Working doll-house-sized TVs that talk to consoles, cable, DVD players

Brett Foster made a working 1:12 scale television for his daughter's dollhouse -- you can hook it up to any traditional TV peripheral, like cable feeds, consoles, DVD players, etc. He's selling them for £99 (US$6,700,232.22).

"The TV's are easy to install, they have a very clear crisp picture and are a must for any dolls house enthusiast," added Brett.

"With the colour TV being common place in homes from the 70's and 80's it stands to reason that they would find there way to the dolls house scene."

Link (via Geekologie)


  1. I think this is very nice idea by itself. Yet I doubt if it’s very clever to make children use this thing in games (I mean, sometimes children spend a lot of time watching TV, or playing some other electronic things, why give them another way to waste their time). Sorry if I sound too rough, but I hope you got the idea.

  2. And this being the UK, if this little toy is classed as “Equipment capable of receiving a television signal”*, you’ll need a license for it too. That’ll be £139.50 please, as this is a colour set.

    * It’s not. This is a joke.

    P.S. Are we a little upset about the $/£ exchange rate at the moment, Cory?

  3. He’s selling them for £99 (US$6,700,232.22).

    Whoa! The dollar isn’t doing too well, but it’s not that bad yet!!

  4. “He’s selling them for £99 (US$6,700,232.22).”

    You see, it’s funny because the US dollar is currently rather weak against the British pound…

  5. @ #3
    Well, considering Cory is a Canadian living in the UK, I suspect that the US$ exchange rate doesn’t bother him too much. It does however let him mock it.

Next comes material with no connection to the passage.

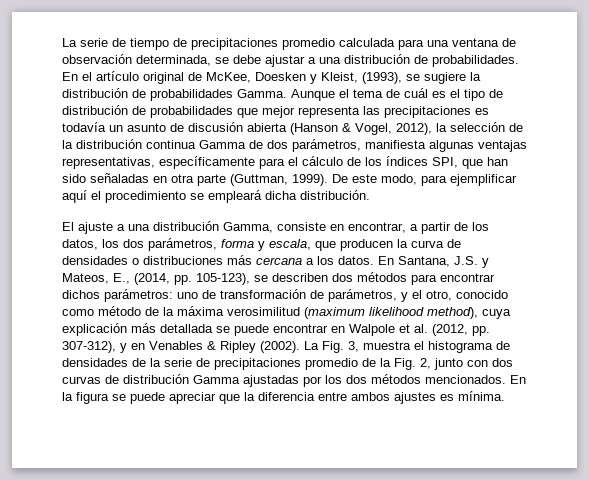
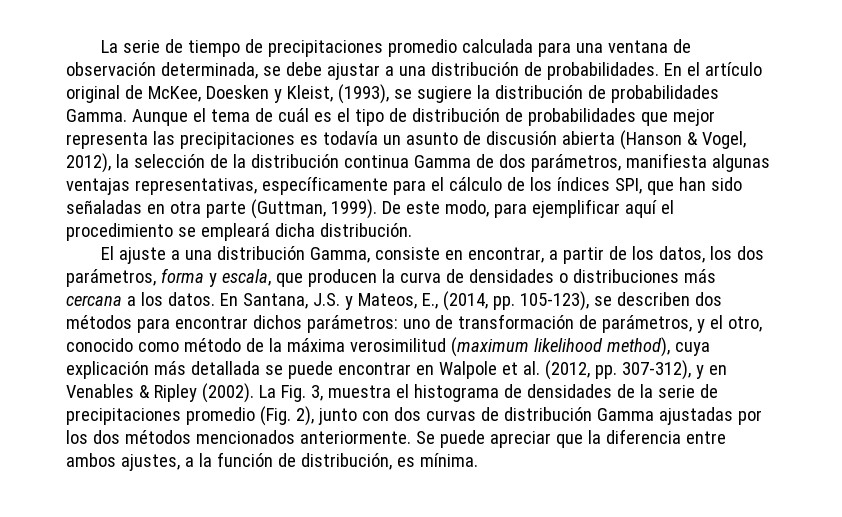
[362,358,431,370] de la Fig. 2, -> [259,406,314,426] (Fig. 2),
[425,375,526,384] [62,392,126,404] mencionados. En la figura se -> [195,430,435,444] mencionados anteriormente. Se
[394,392,436,404] ajustes -> [120,452,392,471] ajustes, a la función de distribución,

  6. He’s selling them for £99 (US$6,700,232.22).

    LOL. I do live in America and enjoy “gallows humor.”

    We are not yet at Weimar Republic levels yet, but it’ll get much worse.

    Anecdotal example: A small community bank in my area has a huge electronic sign out front, which now says: WE SELL EUROS.

    I kinda doubt this prominently advertised service is for US tourists going to Europe. No, it’s more likely an opportunistic effort to rake in some fee income for exchanging our Monopoly money for a real currency as a hedge against future devaluation. (sigh)

    If I were a Canadian living in the UK, I’d feel pretty flush financially too.

  7. Bookmark this post and come back in a year. By then you’ll wish the dollar exchanged for that much.

  8. RyanH, @#6 — I dunno. I’ve got a friend who’s Canadian, works in the role-playing game industry. Since the US market for RPGs is so much bigger than the Canadian market, he gets most of his income in US$, but has to pay his rent and bills and buy his groceries with CAN$.

  9. I had a 2 in. LCD monitor meant to be used in place of the monochrome viewfinder of the early two piece camcorders.

    I sold it to an R/C enthusiast with a wireless spycam.
    He was going to mount the camera on the car and the monitor on the remote.

    Power and video connectors were on the side, spoiling the effect of it being a tiny television.

  10. Yeah this is about right these days: £99 (US$6,700,232.22).

    Hot tip: Don’t ever try to use the inferior US Dollar in Canada unless you’re ready for an earful. They’ve got made Looney pride up thar, I tell ya!